Start of Block

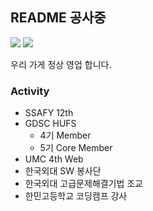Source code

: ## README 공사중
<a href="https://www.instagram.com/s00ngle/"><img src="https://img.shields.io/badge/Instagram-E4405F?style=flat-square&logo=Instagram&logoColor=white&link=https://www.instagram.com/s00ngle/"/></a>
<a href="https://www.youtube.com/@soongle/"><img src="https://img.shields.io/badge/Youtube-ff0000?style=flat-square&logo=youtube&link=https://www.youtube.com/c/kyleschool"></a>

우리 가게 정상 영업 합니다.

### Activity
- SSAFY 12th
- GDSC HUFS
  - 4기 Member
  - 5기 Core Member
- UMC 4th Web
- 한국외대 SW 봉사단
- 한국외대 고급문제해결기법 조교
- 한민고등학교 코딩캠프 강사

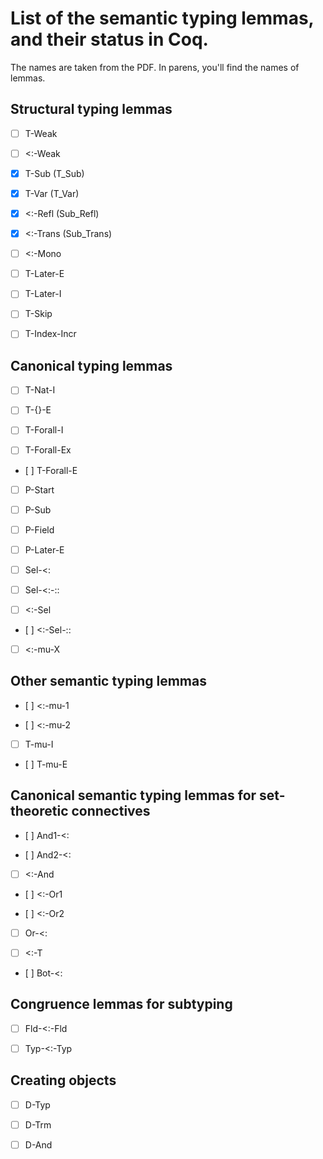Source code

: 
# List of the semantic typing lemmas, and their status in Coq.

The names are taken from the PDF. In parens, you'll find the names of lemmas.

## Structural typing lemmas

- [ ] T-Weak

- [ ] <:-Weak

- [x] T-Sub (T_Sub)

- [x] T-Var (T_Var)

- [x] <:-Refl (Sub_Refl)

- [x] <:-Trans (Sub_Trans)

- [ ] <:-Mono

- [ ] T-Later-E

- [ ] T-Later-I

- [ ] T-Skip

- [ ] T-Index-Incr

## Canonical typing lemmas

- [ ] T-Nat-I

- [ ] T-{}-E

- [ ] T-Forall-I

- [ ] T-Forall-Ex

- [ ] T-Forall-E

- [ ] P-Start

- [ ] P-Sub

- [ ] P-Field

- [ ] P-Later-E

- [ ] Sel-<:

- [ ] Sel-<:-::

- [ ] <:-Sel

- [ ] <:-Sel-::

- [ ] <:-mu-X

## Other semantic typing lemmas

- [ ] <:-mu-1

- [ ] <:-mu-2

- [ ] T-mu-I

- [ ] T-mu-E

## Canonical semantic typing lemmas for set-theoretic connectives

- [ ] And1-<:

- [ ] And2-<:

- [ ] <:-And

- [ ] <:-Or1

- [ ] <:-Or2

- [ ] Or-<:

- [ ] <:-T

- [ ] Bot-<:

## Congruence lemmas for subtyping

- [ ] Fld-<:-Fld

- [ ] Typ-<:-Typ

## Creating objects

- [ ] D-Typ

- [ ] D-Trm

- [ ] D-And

End of Block

Exercise brief: Where the line containing "## Canonical typing lemmas" appears, begin a word-for-word copy and carry it through the last line of the listing, leaving out all other lines.

Response to this task:
## Canonical typing lemmas

- [ ] T-Nat-I

- [ ] T-{}-E

- [ ] T-Forall-I

- [ ] T-Forall-Ex

- [ ] T-Forall-E

- [ ] P-Start

- [ ] P-Sub

- [ ] P-Field

- [ ] P-Later-E

- [ ] Sel-<:

- [ ] Sel-<:-::

- [ ] <:-Sel

- [ ] <:-Sel-::

- [ ] <:-mu-X

## Other semantic typing lemmas

- [ ] <:-mu-1

- [ ] <:-mu-2

- [ ] T-mu-I

- [ ] T-mu-E

## Canonical semantic typing lemmas for set-theoretic connectives

- [ ] And1-<:

- [ ] And2-<:

- [ ] <:-And

- [ ] <:-Or1

- [ ] <:-Or2

- [ ] Or-<:

- [ ] <:-T

- [ ] Bot-<:

## Congruence lemmas for subtyping

- [ ] Fld-<:-Fld

- [ ] Typ-<:-Typ

## Creating objects

- [ ] D-Typ

- [ ] D-Trm

- [ ] D-And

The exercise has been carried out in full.